Dr Rolfe estimates that to register a new drug and conduct trials takes seven years. With drug-resistant malaria already emerging, that is an age. In 2016, $588m went into research and development globally—85% of the annual R&D spending the WHO estimates is needed globally by 2020 to cut both malaria cases and mortality rates by 40% by 2030. The total cost of meeting the goals is put at $6.6bn a year.

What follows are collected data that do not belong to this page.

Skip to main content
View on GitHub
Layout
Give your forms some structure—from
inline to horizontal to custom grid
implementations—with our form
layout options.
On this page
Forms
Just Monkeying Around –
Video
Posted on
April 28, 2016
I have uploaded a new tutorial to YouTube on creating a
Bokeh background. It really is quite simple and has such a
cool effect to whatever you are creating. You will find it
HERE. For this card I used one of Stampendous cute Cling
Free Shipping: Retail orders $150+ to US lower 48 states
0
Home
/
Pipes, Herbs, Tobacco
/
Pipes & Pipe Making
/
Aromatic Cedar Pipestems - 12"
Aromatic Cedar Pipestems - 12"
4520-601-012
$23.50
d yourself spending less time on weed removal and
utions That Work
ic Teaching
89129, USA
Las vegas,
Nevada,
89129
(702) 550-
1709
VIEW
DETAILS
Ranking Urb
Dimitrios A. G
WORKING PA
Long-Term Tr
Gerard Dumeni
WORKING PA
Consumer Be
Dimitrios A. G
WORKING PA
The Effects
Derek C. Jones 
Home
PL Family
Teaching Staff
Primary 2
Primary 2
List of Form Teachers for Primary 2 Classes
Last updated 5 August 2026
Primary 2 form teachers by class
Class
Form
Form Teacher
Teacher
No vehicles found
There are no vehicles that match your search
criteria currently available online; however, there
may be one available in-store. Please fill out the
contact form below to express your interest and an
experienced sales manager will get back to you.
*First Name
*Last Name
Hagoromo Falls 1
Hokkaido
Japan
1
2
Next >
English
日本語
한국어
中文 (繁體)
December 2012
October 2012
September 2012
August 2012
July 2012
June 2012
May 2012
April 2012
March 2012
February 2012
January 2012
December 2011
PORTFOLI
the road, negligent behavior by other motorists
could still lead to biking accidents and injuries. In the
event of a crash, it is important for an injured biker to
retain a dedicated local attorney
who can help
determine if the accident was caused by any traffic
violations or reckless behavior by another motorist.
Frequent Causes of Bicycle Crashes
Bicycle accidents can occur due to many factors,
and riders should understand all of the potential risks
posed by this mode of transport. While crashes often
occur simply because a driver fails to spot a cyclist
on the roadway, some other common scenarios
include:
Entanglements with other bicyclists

Steady funding is essential to eliminating malaria. More than a third of the money spent on the cause around the world passes through the Global Fund. Meetings in October will determine how it spends its cash between 2020 and 2022. The hope is that the Mekong is not forgotten; its cases involving resistance remain dangerous. America provides more than a third of the funds for the global fight, so public-health executives are alarmed that the Trump administration plans to cut its anti-malaria spending by over $100m in 2020.
Without political commitment and the cash to match, the world risks a relapse in the fight against malaria. Such backsliding occurred in the 1960s, squandering the progress in the preceding decade against the disease in many countries, including India and Pakistan. The hope is that this time success breeds greater commitment rather than greater complacency.
Promisingly, a pilot vaccine programme was launched in April. Over the next three years the vaccine, known as RTS,S will be given out in parts of Malawi, Ghana and Kenya. It is used only on young children and works in perhaps just 40% of cases. Still it could save a lot of lives. Scientists have been struggling for decades to produce a really effective vaccine. The battle to vanquish malaria remains extremely long and arduous.